Text provided Block Start

All this talk of media manipulation brings us inevitably around to the subject of Silvio Berlusconi. Grauso is considered to be a man of the Left: he maintains close contacts with Fausto Bertinotti, leader of the unrepentant communists of the Rifondazione Comunista party. As a media mogul, he has also launched exploratory forays into the left-wing press - he helped to finance a short-lived Green supplement to Il Manifesto, the reddest of Italy's dailies. "I tend to have a social view of the world," explains Grauso. "That's why I'm attracted by the Internet. I believe, for example, that access to the Net should become everyone's constitutional right, like access to decent roads or decent hospitals.
"Berlusconi once introduced me with the words, 'This is Nichi Grauso, a first-class businessman. He's only got one fault - he's a communist.' You see, I like Silvio as a person and I admire his way of dealing with his critics. And I think his decision to go into politics was a mistake." Mistake or not, ask Grauso who he will vote for at the next election and Berlusconi's name tops the list. Grauso and Berlusconi formed a longstanding friendship in the course of building up their respective media empires, and, for Grauso, personality counts for more than ideology. Needless to say, Grauso's faith in Berlusconi has earned him the suspicion of many on the left who worry that far too many people in Italian media, old and new, are already far too friendly with Berlusconi - if they aren't already employed by him.

Text provided Block End
Supplied records Block Start

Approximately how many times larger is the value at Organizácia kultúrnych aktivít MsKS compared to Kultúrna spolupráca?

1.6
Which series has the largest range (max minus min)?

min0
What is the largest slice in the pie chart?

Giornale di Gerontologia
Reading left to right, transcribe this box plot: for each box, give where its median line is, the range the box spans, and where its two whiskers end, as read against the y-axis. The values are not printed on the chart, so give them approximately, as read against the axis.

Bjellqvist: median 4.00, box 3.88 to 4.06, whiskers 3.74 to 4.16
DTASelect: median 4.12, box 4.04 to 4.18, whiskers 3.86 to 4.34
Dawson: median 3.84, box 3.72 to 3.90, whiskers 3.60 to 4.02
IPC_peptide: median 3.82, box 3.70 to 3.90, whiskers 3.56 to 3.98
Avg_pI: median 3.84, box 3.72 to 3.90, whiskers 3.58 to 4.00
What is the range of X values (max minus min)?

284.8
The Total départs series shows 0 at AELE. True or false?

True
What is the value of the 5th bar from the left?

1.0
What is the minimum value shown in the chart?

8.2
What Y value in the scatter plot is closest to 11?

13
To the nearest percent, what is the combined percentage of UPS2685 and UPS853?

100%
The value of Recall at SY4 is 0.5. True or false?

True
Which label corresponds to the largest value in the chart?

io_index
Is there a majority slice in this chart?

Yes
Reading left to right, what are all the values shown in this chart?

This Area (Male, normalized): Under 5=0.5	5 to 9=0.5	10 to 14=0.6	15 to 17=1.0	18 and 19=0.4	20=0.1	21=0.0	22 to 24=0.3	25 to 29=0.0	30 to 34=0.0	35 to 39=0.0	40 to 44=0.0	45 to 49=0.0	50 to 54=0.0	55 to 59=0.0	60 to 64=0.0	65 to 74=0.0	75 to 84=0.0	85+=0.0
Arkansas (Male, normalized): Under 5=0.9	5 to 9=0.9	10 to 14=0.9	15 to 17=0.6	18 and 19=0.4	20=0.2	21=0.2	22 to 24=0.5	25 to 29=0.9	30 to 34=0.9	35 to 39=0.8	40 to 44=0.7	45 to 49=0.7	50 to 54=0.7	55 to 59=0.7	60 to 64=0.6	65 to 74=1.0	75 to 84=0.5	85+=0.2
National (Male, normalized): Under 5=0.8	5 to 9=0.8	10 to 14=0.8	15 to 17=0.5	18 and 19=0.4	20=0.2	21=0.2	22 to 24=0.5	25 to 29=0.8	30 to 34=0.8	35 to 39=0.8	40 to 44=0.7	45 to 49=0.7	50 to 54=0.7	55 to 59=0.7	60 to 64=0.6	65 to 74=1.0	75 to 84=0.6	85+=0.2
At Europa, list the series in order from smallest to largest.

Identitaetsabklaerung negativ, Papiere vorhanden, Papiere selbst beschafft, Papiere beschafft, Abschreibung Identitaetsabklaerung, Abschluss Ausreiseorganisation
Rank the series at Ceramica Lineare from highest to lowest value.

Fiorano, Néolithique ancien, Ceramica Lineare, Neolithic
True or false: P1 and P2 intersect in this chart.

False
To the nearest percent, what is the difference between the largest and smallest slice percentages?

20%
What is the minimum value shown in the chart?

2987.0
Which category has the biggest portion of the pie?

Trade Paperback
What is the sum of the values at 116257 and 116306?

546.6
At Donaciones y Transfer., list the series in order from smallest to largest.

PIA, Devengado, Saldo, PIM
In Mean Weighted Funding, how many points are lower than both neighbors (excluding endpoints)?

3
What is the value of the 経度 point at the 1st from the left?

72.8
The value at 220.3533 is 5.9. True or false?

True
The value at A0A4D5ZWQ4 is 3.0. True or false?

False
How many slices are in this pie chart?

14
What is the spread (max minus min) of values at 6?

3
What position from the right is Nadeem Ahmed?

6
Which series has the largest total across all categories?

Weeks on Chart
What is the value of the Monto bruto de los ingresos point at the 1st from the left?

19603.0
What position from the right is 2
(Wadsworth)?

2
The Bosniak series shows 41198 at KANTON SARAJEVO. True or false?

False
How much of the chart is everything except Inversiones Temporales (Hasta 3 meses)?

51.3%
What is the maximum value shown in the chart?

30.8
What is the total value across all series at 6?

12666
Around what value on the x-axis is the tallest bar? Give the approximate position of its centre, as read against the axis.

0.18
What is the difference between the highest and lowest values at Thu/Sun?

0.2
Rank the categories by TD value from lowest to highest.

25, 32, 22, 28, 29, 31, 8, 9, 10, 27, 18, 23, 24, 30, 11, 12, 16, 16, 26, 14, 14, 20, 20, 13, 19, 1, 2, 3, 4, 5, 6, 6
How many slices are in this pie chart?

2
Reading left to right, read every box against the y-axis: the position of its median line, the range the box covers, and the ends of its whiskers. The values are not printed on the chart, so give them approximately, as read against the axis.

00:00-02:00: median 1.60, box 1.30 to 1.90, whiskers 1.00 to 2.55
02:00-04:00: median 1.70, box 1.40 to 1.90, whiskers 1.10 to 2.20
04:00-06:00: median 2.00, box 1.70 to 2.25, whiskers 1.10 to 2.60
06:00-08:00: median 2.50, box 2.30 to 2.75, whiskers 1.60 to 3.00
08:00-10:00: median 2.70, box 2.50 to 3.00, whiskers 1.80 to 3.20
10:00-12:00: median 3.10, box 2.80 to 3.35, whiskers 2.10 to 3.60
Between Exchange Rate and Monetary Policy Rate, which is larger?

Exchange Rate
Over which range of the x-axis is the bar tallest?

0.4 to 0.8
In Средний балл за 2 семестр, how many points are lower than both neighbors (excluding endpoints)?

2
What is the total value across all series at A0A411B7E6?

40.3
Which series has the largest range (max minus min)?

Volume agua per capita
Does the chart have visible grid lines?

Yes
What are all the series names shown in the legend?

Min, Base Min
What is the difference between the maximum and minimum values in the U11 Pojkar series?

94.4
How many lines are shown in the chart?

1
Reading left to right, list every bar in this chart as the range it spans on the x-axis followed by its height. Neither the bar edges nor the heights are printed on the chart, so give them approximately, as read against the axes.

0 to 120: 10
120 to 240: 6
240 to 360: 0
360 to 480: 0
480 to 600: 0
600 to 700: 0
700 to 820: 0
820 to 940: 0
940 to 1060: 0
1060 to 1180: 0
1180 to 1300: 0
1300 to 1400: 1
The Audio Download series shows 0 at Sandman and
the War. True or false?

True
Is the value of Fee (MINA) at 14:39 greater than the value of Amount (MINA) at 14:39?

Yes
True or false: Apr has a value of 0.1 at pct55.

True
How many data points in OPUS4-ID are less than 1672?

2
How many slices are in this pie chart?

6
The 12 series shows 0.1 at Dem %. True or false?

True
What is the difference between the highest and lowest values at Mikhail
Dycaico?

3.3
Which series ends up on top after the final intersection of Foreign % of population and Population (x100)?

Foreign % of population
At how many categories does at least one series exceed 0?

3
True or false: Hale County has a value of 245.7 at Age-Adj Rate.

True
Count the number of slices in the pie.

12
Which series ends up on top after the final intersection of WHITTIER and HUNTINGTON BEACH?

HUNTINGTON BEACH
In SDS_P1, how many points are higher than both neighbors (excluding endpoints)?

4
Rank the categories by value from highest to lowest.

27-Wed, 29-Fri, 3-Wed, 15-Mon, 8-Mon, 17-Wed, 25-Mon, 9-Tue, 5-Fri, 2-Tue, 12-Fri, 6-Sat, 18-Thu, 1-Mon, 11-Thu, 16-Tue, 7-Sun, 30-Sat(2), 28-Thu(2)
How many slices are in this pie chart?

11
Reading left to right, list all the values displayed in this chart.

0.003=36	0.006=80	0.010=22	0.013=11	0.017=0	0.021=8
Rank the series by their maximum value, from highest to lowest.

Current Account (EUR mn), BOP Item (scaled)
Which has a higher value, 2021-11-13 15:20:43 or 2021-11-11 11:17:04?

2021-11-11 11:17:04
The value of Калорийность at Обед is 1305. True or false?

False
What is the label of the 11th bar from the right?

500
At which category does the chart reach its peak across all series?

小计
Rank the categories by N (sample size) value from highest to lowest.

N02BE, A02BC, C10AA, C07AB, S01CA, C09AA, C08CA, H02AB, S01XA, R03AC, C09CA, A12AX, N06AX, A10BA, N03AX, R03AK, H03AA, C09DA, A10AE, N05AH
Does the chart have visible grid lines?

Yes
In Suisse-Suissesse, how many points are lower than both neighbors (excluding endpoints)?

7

Supplied records Block End

Transcribe the passage about Grauso and Berlusconi word for word, from "All this talk" up to and including "or decent hospitals.". The records play no part in what is asked here.

All this talk of media manipulation brings us inevitably around to the subject of Silvio Berlusconi. Grauso is considered to be a man of the Left: he maintains close contacts with Fausto Bertinotti, leader of the unrepentant communists of the Rifondazione Comunista party. As a media mogul, he has also launched exploratory forays into the left-wing press - he helped to finance a short-lived Green supplement to Il Manifesto, the reddest of Italy's dailies. "I tend to have a social view of the world," explains Grauso. "That's why I'm attracted by the Internet. I believe, for example, that access to the Net should become everyone's constitutional right, like access to decent roads or decent hospitals.